= Centre national d'Information pour Jeunes =

National youth information centre of Luxembourg
The Centre national d'Information pour Jeunes (CIJ) is the national youth information centre of Luxembourg.

== History and mission ==
The CIJ and was created in 1987. It was located in the Galerie Kons until the end of 2013, opposite the main railway station in Luxembourg. As of January 2014, the CIJ is located on 87, route de Thionville in 2611 Luxembourg, and is opened to young people, aged 12 to 30, Mondays to Fridays, from 12pm to 5pm. According to the Youth Information Charter, the information will always be provided anonymously, neutrally and free of charge.

The mission of the CIJ is:
1. to provide young people with an objective and dependable information, and by doing so, promoting access to information;
2. to structure the distribution of such information on a national level;
3. to offer a professional service adapted to the needs and requirements of any young person;
4. to promote the autonomy of young people.

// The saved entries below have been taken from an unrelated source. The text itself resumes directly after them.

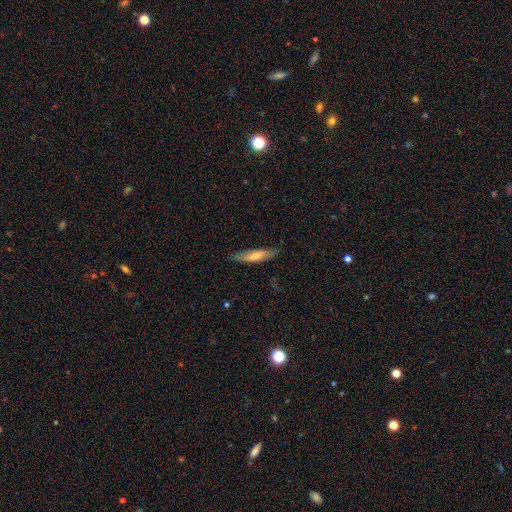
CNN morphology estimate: smooth_or_featured: smooth (p=0.62) [alt: featured or disk p=0.32]
how_rounded: cigar-shaped (p=0.73) [alt: in between p=0.25]
merging: none (p=0.82) [alt: minor disturbance p=0.14]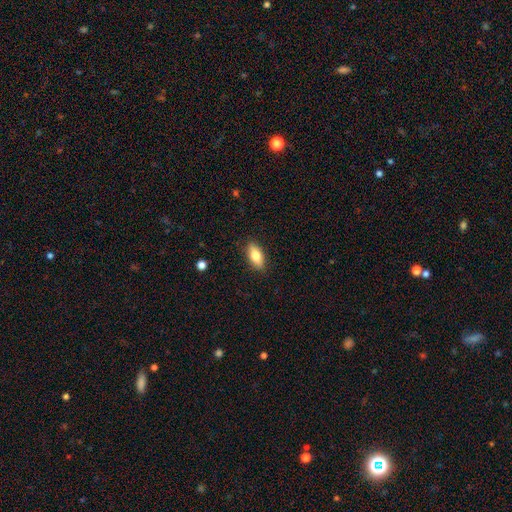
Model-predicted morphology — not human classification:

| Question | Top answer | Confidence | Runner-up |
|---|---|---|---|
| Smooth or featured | smooth | 76% | featured or disk (17%) |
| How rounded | in between | 83% | cigar-shaped (13%) |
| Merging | none | 87% | minor disturbance (9%) |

== Face-to-face services provided by the CIJ ==
The main activity of the CIJ is youth information, provided either at their centre or during their regular outside activities at fairs, in schools or in youth-houses, and it is generally regrouped under 6 pillars: Studies, Work, Everyday Life, Health, Travel/Sports and Europe/International. Whenever an answer is not known, the team will research it and, if possible, direct the youngster to a more appropriate organisation.
Also, the CIJ provides other services such as the European Youth Card, the Teamkaart, reservation services for UCPA, French language training, student job listings, CV and motivational letter assistance, ProJeunes and free onsite access to the Internet and to local Newspapers.

The CIJ also owns a mobile information vehicle, named Infomobile, containing a multimedia-infrastructure and which they use to visit fairs, schools and other youth centers. Onsite youth information can be provided, and activities with young people are offered.

Finally, the CIJ also offers a number of documents, adapted to the needs of young people in Luxembourg.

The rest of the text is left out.